El primero si cabe por su ligera dificultad, pues bien podemos decir que el asunto tuvo su intríngulis, y el segundo porque el espacio-tiempo es caprichoso, y la coincidencia hoy en día es un lujo que pocos se pueden permitir. Pero cuando ocurre y te das cuenta, no tiene precio. Hay que reconocer que la inercia a veces es misericordiosa. La inercia y la inocencia, ésa que primero te permite creer en Los Reyes Magos y que luego insiste en que te pueden pasar cosas emocionantes en la vida.
El jueves sentí la necesidad imperante de comprar el cómic que me faltaba de Jordi Lafebre. Sin más dilación fui al FNAC y lo compré. Listo. ¡Qué felicidad!
Admito que siempre he tenido especial simpatía por la felicidad que se encuentra en las pequeñas cosas. A decir verdad, la otra no sé cómo es ni qué color tiene.
Al llegar al sitio, leo en un panel: "Décimas Jornadas Comiqueras". El azar no me previno la noche anterior, en la que había soñado con viejas figuras del Rock, de que ese viernes estaría tan cerca uno de los artistas que más admiro. En la lista de autores se leía claramente su nombre. ¡Toma ya! Sonreí bobalicona. No fue una sonrisa sagaz sino una muy tonta, estoy segura. Pero creo que nadie más se dio cuenta.
Al día siguiente, después del colegio, dejé a los niños en casa de unos amigos y me fui pitando. Me salté dos semáforos y en varias ocasiones tuve la sensación de que iba dando tumbos. Algo se había despertado en mi interior y me impedía reaccionar como la mujer madura y responsable que suelo ser, que creo ser, que debería ser. De repente un montón de acné brotó en mi cara como si estuviera retomando mi pubertad. No me sentía niña ni adulta, luego debí transformarme momentáneamente en esa adolescente torpe, indecisa, amorfa, casi como el bicho que describió Kafka.

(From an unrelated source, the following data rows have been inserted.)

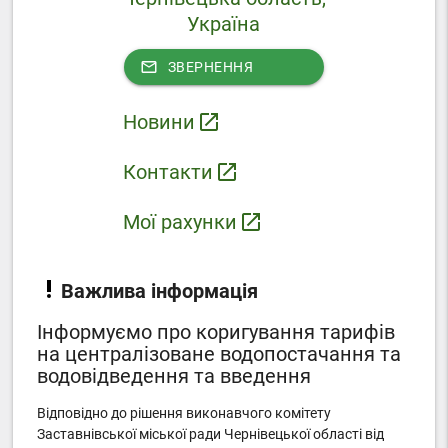
Україна
mail_outline
ЗВЕРНЕННЯ
Новини
launch
Контакти
launch
Мої рахунки
launch
Важлива інформація
Інформуємо про коригування тарифів
на централізоване водопостачання та
водовідведення та введення
Відповідно до рішення виконавчого комітету
Заставнівської міської ради Чернівецької області від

A las seis de la tarde menos un minuto yo entraba en el FNAC. Faltaban muchos autores, entre ellos el mío. Decidí esperar. Esperé diez minutos. No tardará... Esperé media hora. Debe estar al caer... Esperé una hora menos tres minutos. La espera palpitaba en mi párpado izquierdo. ¡Cómo se hace notar el cabrito! Sentí que la cita no era concluyente y que me estaban dando plantón. No era ninguna cita y andaría por ahí haciendo cosas importantes, me reproché.
A veces me creo el centro del mundo. A veces soy así de lunática. Si no hay nadie rodando una película a mi alrededor, me vuelvo automáticamente protagonista y directora de mi propio thriller.
Bajo el sobaco tenía prendidos dos cómics suyos: "Lydie" y "La Mondaine". Esperaba poder conseguir una firma suya o algo más.
A las siete llegó él con cara de susto al ver el gentío. Le habían dicho que "la cosa" empezaba a las siete y no a las seis. Venía de firmar en otro lugar, apresurado pero con su mejor sonrisa. Luego me respondería irónico: "Todavía no he aprendido a volar...", ante mi queja de niña consentida: "No deberías hacer esperar a las mujeres...".
Le atisbé de reojo mientras trazaba a Lydie junto a mi dedicatoria, con una soltura envidiable. Da gusto verle trabajar. Luego me fui a casa llena de paradoja: desinflada por materializar una distancia incómoda y atiborrada de endorfinas, tal vez las culpables de que volviera a burlar dos semáforos y un Stop. A veces es realmente extraordinario llegar a casa viva para contarlo.